Manutenção cara - Ele chama atenção para outro aspecto do projeto pouco evidenciado pela propaganda oficial: o alto custo de manutenção do sistema, por envolver um bombeamento em condições bastante desfavoráveis, grandes vazões, desníveis e distâncias. Além do mais, as grandes perdas por evaporação e infiltração irão onerar bastante o custo da água. A operação do sistema será privatizada, envolvendo, inclusive, a água atualmente disponível.

O consumo humano, principalmente das grandes cidades, deverá subsidiar a água dos pólos tradicionais de irrigação, contribuindo com 80% das receitas, tendo em vista que o custo da água, entre R$ 0,04 e R$ 0,07 por m³ é muito elevado para fins de irrigação. “O custo das obras, incluindo o toma lá da cá atual para compensar os estados doadores, só tem crescido nos últimos anos, aproximando-se dos R$ 20 bilhões”, informa.

Riacho inexpressivo - Manoel Bonfim Ribeiro, ex-consultor da Secretaria de Recursos Hídricos do Ministério de Meio Ambiente, conta que existiam até o ano passado 23 grandes obras hídricas paralisadas no semi-árido nordestino. Este ano mais quatro empreendimentos foram abandonados pelo Governo nas ribeiras do São Francisco, equipamentos expostos ao tempo e à sanha de malfeitores. “Seriam mais de 200 mil hectares irrigados produzindo alimentos e que iriam gerar mais de um milhão de empregos, parte das metas do presidente Lula”, conta Ribeiro.
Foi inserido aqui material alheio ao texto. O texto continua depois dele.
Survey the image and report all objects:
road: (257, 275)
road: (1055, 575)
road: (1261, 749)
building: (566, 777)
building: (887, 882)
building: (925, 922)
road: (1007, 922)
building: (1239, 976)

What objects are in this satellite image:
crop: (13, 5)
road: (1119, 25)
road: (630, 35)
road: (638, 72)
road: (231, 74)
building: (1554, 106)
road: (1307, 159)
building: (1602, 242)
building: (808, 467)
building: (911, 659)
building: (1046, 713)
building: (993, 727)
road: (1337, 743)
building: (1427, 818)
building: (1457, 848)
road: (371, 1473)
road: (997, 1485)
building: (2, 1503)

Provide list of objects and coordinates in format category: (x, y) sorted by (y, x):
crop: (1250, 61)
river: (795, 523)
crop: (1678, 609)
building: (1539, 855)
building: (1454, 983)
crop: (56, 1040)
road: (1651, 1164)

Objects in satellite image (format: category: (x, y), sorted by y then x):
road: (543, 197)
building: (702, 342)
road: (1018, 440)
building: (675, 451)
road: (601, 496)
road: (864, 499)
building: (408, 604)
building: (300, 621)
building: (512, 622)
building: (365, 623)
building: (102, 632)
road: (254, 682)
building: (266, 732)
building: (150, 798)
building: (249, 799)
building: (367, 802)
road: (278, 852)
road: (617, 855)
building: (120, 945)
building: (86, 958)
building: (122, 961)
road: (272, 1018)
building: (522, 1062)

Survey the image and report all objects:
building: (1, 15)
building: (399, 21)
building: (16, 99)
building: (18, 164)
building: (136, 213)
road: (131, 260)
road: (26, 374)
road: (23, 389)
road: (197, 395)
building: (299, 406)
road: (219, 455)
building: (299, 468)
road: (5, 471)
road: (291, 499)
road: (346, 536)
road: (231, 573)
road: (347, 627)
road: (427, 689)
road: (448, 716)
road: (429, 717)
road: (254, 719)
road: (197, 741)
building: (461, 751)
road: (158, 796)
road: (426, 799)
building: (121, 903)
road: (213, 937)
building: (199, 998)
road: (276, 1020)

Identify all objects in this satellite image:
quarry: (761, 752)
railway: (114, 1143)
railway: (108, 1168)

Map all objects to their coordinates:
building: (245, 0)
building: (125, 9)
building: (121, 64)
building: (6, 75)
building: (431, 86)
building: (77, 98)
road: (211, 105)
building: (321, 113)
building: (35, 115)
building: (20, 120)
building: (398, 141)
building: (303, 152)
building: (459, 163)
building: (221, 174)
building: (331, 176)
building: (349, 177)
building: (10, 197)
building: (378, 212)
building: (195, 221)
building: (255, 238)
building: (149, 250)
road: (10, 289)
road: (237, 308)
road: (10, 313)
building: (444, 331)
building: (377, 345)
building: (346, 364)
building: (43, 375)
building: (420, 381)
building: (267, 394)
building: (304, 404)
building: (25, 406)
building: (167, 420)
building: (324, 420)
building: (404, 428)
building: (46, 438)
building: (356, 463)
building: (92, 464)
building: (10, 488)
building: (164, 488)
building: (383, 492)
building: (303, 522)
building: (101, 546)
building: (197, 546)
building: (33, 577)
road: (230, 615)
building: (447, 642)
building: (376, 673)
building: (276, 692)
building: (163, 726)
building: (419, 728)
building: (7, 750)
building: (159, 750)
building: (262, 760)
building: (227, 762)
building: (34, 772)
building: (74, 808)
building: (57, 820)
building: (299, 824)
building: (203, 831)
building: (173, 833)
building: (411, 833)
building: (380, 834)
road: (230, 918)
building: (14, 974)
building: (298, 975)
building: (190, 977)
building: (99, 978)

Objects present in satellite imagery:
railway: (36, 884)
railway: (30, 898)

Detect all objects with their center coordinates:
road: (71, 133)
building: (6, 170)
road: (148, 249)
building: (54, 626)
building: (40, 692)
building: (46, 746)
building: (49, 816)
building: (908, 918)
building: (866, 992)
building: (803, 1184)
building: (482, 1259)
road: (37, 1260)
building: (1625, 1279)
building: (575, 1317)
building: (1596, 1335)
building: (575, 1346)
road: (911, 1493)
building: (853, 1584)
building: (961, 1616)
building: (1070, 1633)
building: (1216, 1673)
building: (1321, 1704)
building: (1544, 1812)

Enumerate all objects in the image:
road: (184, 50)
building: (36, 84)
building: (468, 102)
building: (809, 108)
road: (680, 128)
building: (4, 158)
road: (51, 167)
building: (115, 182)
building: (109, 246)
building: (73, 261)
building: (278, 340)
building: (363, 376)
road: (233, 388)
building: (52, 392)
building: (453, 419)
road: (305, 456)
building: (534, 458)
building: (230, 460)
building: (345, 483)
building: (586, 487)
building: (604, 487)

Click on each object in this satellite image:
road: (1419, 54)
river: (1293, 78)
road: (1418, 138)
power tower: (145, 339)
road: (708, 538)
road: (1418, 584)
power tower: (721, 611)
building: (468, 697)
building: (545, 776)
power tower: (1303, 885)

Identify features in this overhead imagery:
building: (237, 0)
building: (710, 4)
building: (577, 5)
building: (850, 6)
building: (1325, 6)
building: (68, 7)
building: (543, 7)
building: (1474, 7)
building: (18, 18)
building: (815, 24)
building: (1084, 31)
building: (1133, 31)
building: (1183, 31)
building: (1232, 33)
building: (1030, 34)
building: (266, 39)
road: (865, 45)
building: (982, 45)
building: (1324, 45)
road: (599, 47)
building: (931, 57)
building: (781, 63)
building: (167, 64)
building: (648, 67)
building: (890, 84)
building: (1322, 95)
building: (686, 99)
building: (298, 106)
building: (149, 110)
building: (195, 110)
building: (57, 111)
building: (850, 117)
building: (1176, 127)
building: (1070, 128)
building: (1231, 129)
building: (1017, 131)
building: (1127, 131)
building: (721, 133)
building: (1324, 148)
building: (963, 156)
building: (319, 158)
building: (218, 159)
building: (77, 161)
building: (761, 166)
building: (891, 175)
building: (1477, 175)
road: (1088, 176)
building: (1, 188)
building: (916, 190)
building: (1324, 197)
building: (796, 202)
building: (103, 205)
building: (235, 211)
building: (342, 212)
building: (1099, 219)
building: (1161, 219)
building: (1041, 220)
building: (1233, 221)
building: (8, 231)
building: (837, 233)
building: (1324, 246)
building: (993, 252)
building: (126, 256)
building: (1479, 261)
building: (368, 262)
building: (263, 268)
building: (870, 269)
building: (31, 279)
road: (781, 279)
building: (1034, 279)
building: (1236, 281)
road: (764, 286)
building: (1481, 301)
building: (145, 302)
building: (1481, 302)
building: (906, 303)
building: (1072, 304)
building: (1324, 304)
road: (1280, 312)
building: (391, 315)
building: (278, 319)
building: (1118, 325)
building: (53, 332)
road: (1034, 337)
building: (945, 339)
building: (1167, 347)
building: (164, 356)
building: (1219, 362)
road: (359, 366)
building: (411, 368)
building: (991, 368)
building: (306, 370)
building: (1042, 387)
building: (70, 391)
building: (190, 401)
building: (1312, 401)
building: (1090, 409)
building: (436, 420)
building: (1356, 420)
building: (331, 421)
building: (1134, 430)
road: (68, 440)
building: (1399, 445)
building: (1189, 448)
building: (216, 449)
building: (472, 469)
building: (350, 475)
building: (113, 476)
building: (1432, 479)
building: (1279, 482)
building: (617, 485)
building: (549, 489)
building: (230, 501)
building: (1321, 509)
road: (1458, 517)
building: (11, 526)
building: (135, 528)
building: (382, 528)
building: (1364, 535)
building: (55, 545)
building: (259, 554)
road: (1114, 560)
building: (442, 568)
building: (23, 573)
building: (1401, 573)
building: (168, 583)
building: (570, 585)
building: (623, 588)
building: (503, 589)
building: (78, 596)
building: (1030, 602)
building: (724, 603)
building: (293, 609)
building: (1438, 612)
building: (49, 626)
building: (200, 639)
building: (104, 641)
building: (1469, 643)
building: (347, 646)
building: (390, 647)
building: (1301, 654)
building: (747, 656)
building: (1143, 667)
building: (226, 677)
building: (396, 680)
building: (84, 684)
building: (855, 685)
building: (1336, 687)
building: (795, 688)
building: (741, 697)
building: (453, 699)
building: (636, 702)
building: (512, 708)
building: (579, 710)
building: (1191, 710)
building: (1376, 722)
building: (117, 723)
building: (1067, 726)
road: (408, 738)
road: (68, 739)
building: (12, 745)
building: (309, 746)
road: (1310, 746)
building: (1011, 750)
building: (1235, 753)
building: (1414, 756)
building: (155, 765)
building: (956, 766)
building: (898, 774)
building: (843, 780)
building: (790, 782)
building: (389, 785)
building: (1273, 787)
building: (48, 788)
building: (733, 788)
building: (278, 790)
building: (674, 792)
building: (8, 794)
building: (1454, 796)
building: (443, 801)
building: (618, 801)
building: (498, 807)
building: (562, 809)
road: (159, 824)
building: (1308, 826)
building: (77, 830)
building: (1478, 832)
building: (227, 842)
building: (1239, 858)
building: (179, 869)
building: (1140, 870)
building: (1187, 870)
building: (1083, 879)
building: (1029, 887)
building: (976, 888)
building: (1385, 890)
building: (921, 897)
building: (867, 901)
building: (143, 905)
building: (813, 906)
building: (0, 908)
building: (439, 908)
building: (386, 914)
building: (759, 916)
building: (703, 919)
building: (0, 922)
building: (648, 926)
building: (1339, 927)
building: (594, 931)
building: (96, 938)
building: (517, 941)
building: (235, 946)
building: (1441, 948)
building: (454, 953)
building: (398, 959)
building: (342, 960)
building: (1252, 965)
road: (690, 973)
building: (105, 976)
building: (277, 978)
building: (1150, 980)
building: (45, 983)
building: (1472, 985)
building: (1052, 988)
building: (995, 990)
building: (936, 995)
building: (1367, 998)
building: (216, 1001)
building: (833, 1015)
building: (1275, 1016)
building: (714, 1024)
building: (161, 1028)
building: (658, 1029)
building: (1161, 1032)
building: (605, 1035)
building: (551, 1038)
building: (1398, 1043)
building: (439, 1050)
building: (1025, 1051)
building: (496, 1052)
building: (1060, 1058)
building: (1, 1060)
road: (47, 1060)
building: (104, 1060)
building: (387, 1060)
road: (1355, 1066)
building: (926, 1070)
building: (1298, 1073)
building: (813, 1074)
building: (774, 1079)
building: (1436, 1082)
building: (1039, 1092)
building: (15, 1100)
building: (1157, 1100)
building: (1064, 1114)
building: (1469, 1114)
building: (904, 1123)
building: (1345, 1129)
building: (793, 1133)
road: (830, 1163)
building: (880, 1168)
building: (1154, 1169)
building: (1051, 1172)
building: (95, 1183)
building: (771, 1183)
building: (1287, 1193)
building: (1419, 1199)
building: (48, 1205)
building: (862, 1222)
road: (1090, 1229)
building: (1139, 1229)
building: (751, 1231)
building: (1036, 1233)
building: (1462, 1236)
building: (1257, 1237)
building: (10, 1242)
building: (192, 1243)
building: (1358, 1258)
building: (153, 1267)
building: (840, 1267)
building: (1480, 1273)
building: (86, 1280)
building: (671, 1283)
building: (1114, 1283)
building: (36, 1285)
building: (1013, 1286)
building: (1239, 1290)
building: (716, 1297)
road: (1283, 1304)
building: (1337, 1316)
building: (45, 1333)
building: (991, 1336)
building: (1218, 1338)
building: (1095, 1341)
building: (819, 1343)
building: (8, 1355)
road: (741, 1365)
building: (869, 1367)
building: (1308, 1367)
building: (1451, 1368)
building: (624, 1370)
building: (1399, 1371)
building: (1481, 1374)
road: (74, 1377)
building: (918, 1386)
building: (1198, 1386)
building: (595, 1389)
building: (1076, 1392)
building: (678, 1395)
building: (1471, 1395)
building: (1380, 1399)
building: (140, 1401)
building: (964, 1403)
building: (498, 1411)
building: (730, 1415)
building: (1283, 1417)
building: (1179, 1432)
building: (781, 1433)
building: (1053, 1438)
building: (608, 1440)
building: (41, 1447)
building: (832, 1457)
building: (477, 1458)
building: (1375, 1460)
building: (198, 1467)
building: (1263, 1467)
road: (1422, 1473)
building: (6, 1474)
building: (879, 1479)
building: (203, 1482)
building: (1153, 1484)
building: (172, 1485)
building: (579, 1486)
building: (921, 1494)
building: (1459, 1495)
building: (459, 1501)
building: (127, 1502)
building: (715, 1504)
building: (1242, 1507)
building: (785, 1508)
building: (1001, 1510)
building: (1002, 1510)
Ele salientou ainda que a água só chegará integralmente às comunidades nordestinas quando o sistema de distribuição for espacial. O projeto da transposição é linear, ou seja, irá formar estirões fluviais, perenizando riachos intermitentes de uma pequenina faixa do semi-árido nordestino – 1.000 km de extensão com 5 km de faixa desapropriada, ou seja, 5.000 km2 representando apenas 0,5% da superfície total do polígono das secas. “E os 99,5% do polígono não serão beneficiados pela transposição. Que absurdo!”, diz. “Um riacho inexpressivo para tanto dinheiro gasto. O problema do Nordeste Setentrional poderia ser resolvido através de três sub-sistemas: adutoras, cisternas e poços tubulares”.